WTF Japan: #1
May. 26th, 2008 12:43 pm![[personal profile]](https://www.dreamwidth.org/img/silk/identity/user.png)

So, with an absence of really interesting things happening lately, I’m going to start writing about some of the weird (or unexpected) things I’m seeing here in Japan.
The first thing I’ll talk about is something that’s giving me a bit of trouble—namely, the cost of food, particularly produce. Normally, produce is all I eat. Fruits and veggies, bread and pasta, that’s most of my diet right there. Here… that’s not really an option.
Fruit is the worst of it. The most obvious expense are the melons—a watermelon (suika), which is only half the size of one you’d find in the US (about the size of a basketball), goes for a cool $30. I’m told they’re not in season yet, and when they are, they go for about $15. Because that’s… such an improvement. Watermelons in the US are what, maybe $5 in the summer? And they’re a lot bigger than the ones you find here. Cantelopes are about $8 or $9 each as well, and there are a few other melons which I’m less familiar with, but I don’t think I’ve ever seen any go for less than $8 each.
The melons are infamously expensive (if you bring a melon to someone’s house as a gift, you’re a seriously generous person), but the rest of the fruit is just as bad. Apples may be huge here, softball-sized instead of the ones you see at home, but they’re also almost $4 each. The cheapest apples I saw were a pack of five for about $5, and they bruised ridiculously fast. A pack of strawberries are $5 or so each. The station grocery recently got American cherries in stock—they run $5 for less than a pint, and $8 or so for a full pint. Japanese cherries (sakuranbo), though, are almost $10 (980yen) for the same amount. And on the same scale as the melons, I saw a single mango selling for nearly $24. (See the pic above.)
Even if you do splurge and buy some of the fruit, it doesn’t keep for more than a day or maybe two. Keleih has spent more on food than I have, but she’s been complaining that when buying bananas, she gets a bunch for about $5, but that they don’t stay good long enough for her to eat them—they bruise and brown almost immediately.
Vegetables aren’t quite as bad, but if you don’t want to spend a fortune, you have to buy Japanese-grown veggies only. A daikon the size of a baseball bat is only $2, but that same $2 will only buy you a handful of peas or green beans—a problem for me, as I’d originally planned on buying veggies to mix in with pasta. However, I won’t spend the $8 or more it would take to get a pound of vegetables, and as far as I can tell, they don’t do frozen vegetables. At least, I haven’t seen any.

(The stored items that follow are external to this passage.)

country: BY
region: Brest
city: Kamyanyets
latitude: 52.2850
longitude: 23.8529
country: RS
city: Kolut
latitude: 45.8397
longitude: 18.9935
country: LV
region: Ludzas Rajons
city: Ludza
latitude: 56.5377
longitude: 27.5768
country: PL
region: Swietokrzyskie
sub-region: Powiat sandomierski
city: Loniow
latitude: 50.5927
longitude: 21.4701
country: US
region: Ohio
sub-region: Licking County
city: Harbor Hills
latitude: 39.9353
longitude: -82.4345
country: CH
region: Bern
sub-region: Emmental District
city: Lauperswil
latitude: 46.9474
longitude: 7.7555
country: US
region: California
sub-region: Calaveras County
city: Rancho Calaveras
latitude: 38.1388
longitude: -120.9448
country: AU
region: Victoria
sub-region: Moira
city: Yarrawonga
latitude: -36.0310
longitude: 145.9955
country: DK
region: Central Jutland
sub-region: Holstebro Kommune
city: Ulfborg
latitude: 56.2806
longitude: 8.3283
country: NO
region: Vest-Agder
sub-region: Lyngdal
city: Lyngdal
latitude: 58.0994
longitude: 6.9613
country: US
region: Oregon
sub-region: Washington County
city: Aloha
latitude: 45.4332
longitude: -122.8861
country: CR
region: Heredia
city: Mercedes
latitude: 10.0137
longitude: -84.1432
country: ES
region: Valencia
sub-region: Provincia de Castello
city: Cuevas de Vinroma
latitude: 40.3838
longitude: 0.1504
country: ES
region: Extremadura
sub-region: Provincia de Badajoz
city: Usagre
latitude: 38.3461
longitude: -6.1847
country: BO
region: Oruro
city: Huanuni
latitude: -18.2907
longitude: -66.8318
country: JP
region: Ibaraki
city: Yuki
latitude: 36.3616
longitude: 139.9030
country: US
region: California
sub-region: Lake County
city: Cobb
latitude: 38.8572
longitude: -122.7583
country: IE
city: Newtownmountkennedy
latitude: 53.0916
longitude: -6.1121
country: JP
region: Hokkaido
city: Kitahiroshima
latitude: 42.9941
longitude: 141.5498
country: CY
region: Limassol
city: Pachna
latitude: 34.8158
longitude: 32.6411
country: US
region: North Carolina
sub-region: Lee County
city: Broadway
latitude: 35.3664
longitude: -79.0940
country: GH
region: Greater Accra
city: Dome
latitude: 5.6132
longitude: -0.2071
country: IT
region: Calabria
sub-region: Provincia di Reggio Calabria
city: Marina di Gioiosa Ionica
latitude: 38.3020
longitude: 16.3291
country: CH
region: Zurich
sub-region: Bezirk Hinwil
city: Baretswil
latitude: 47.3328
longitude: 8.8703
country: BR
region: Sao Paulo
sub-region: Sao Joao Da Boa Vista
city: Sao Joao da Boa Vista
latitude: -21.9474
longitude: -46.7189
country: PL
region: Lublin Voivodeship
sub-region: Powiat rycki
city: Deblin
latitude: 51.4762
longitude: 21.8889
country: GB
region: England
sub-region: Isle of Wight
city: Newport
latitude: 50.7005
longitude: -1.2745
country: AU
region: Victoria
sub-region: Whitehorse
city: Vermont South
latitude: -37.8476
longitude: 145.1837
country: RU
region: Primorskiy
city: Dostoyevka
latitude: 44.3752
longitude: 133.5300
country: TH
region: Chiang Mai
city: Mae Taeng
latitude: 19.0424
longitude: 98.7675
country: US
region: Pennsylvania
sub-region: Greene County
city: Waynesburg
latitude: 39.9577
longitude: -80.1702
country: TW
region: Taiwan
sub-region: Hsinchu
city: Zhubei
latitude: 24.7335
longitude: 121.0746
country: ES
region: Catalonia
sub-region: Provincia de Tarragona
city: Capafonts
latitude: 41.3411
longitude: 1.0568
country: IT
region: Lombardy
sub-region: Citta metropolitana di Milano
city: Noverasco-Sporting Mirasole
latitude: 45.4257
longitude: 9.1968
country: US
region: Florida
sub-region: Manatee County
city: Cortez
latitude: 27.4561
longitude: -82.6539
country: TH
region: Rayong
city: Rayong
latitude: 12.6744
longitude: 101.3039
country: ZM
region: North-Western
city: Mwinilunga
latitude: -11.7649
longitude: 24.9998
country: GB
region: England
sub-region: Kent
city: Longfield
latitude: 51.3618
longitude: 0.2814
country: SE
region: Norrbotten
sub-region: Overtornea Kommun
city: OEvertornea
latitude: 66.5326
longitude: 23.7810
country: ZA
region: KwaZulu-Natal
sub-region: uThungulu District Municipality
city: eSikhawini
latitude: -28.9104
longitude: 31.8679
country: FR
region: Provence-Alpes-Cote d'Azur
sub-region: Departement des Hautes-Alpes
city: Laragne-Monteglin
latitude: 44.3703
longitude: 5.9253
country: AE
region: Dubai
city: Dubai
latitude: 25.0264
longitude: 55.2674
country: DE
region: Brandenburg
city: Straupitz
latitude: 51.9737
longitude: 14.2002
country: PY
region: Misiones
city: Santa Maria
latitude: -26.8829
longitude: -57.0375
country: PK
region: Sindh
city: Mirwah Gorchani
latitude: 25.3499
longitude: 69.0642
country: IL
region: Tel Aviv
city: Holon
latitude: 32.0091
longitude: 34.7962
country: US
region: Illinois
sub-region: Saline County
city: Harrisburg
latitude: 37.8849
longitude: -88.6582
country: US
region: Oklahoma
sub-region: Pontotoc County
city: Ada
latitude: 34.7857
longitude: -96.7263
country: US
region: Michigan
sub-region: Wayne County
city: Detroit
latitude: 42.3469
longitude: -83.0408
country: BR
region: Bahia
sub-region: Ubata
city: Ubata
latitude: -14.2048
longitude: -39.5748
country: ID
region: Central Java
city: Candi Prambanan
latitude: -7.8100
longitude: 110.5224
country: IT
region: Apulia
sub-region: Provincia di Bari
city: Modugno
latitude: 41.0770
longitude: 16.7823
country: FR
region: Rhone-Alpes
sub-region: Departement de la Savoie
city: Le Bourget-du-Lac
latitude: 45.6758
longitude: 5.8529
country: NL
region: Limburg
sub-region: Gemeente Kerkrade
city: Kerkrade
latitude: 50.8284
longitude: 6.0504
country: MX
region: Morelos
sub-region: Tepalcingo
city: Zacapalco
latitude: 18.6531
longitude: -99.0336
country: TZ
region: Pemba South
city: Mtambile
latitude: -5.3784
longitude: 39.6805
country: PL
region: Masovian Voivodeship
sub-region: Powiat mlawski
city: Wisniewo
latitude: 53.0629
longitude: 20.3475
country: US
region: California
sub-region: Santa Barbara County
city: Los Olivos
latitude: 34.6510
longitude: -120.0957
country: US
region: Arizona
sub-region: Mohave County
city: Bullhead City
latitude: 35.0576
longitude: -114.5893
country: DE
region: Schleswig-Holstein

I talked to Yuuhei about this, because he asked what surprised me in Japan, and this was one of the biggest things. (I mean, I knew that fruit was expensive when I came here the first time, but I wasn’t the one paying for groceries then, so it didn’t really sink in as much.) His response was that the Japanese like to have the best fruits possible. And I mean, this is true, the fruits are delicious if you buy them. You are getting great fruit for your money.
However, I’m still not sure the trade-off is worth it. The labor involved in getting this perfect fruit is apparently huge—I’m no expert on the subject, but I’ve seen the apple trees which are bent into perfect T-shapes so that the fruit gets more sun and can grow bigger. Brian tells me that they actually cut off all the smaller apples so that the ones left can grow even bigger. And the watermelons are apparently hand-rotated so they’re perfectly round. (I think square watermelons were also considered, since they’d be easier to ship.) Add that to the fact that Japan has to import a lot of the fruits, and you get these ridiculously high costs.
Yuuhei didn’t seem bothered by the cost of produce, and seemed content with this idea that it’s better to pay more and get the best fruits possible, but then, the Japanese don’t seem to eat much fruit anyway. I still remember my first time here—Mia and I were both starved for fruit. I ate mikans by the handful in the winter, and both of us would gobble down as much fruit as we could whenever we were at a party or whatever that would have plates of mixed fruit… and the Japanese would watch us in amazement. Mia said that one of her host mothers tried to stop her from eating more than one mikan a day, because it was “bad for her,” and I got a similar response from one family I stayed with. When I requested orange juice to drink, my host mother refused, saying it had “too much sugar,” and it wasn’t good for me. So maybe if you don’t eat more than a few sliced pieces of apple at a time, it doesn’t bother you that you can’t buy, you know, three pounds of cherries and eat them all at once. But it bothers me, and all I can say is that when I get home, I might be going a little crazy in the produce section.